The impact of plastic on the environment has been a central focus in discussions around climate action for the past few years. Most recently, the European Union banned single-use plastic in its member states, recognising the impact of plastic pollution and the importance of reducing and eliminating plastic on the journey towards a sustainable economy. To mark #PlasticFreeJuly we take a look at the steps some of our own members have taken to reduce plastic pollution.
Aldi has taken some important steps in the reduction of plastic use in their products. Earlier this year, Aldi has introduced new, fully recyclable wax paper packaging across two of its own-label bread products, Wholemeal Sliced Pan and White Family Pan. The switch will see 18 tonnes of non-recyclable plastic removed from stores each year and is part of Aldi’s long-term plastic reduction programme created to ensure that 100% of Aldi’s own brand packaging is reusable, recyclable or compostable next year.
As part of the same programme, Aldi has also introduced new, fully recyclable paper straws across its own-label Kids Smoothies and Orange/Apple Juice Cartons, removing more than than 4.5 million single-use plastic straws from Aldi’s 145 stores each year. This equates to a massive saving of three tonnes of non-recyclable plastic.
Ballygowan, is reusing plastic by moving its full range of grocery products to RPet, fully recycled and recyclable bottles. The shift to recycled bottles will not only remove 51 million virgin plastic bottles from circulations, but it will also reduce the brand’s plastic consumption by 1,533 tonnes per year and will set a precedent for businesses who are looking for a similar sustainable alternative to their virgin plastic products.
This decision is part of Britvic Ireland’s ambition to reduce direct carbon emissions by 50% and indirect carbon emissions by 36% by 2025. Ballygowan is taking a lead within that ambition, having reduced its direct carbon emissions by over 90%.
Tesco Ireland has led the way in plastic recycling this year by becoming the first retailer in Ireland to provide a soft plastic recycling facility.
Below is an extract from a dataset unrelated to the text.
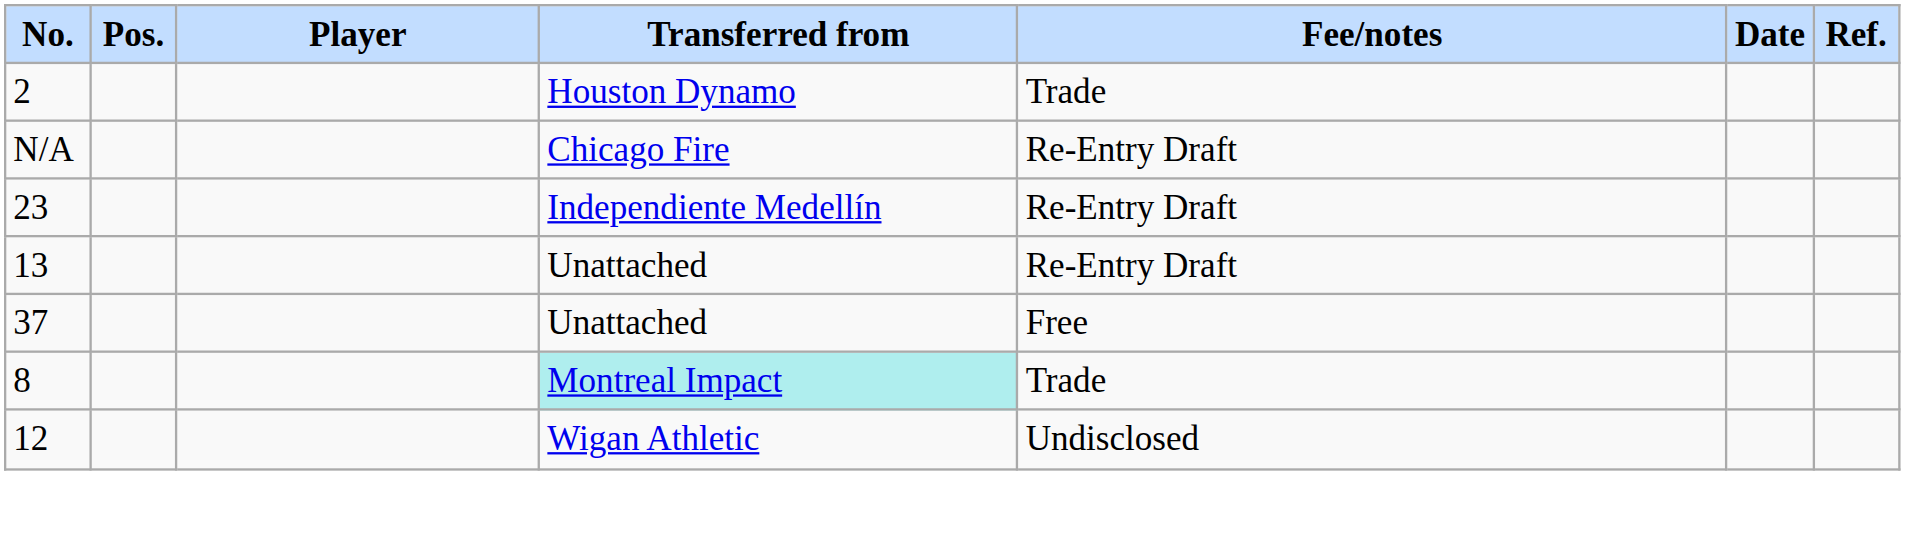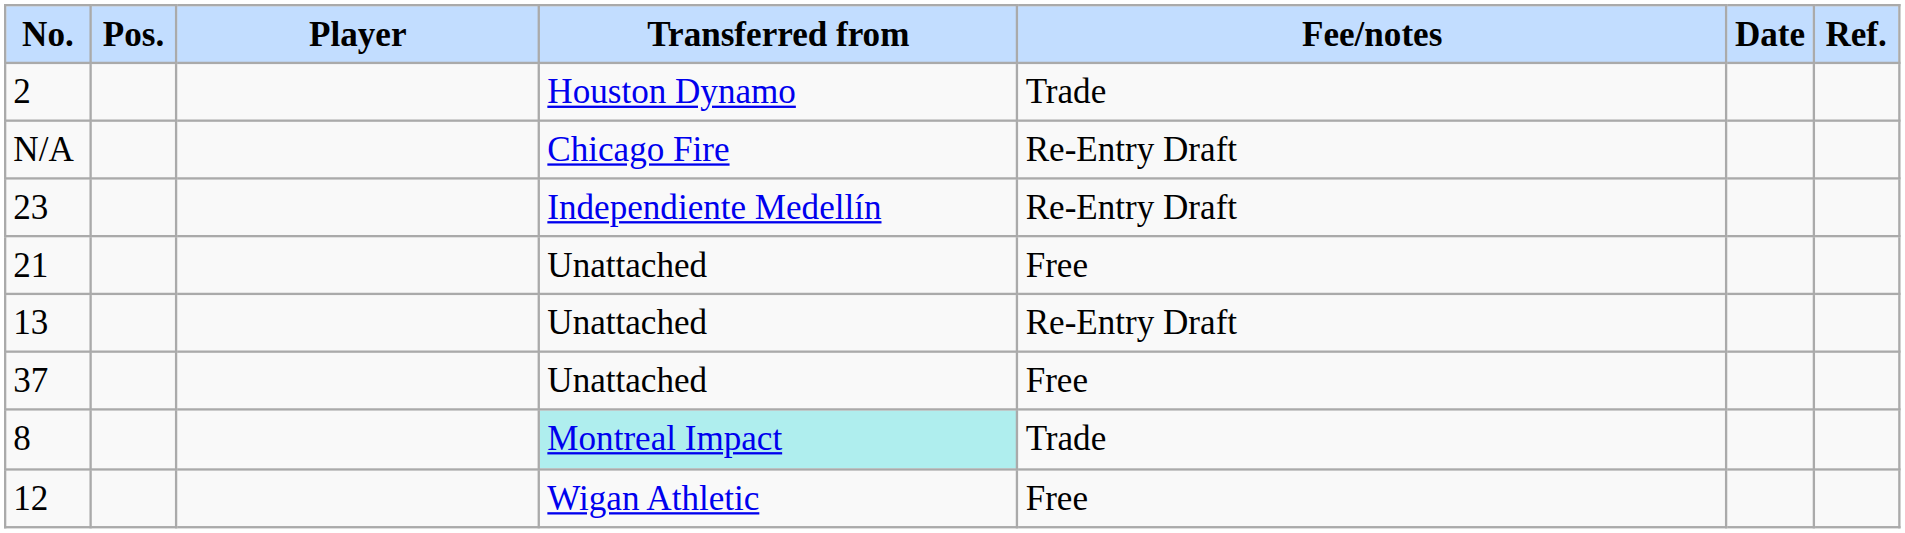+ row: 21 | Unattached | Free
12 | Fee/notes: Undisclosed -> Free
Tesco has partnered with Irish manufacturing company Paltech, an engineering company that recycles plastic waste into products. Through Paltech’s patented technology, the plastic collected at Tesco’s in-store recycling stations will be turned into construction materials to be used in the Tesco Ireland store network for new stores, and in store maintenance and refits including buildings, car-park barriers and signage, in the near future.
At BITCI, sustainability is one of our areas of expertise. Through the advice and guidance we provide to our member companies, we are seeing a shift in how businesses think about sustainability. Initiatives like these are part of business efforts to put plans into action and reduce the impact they have on the environment.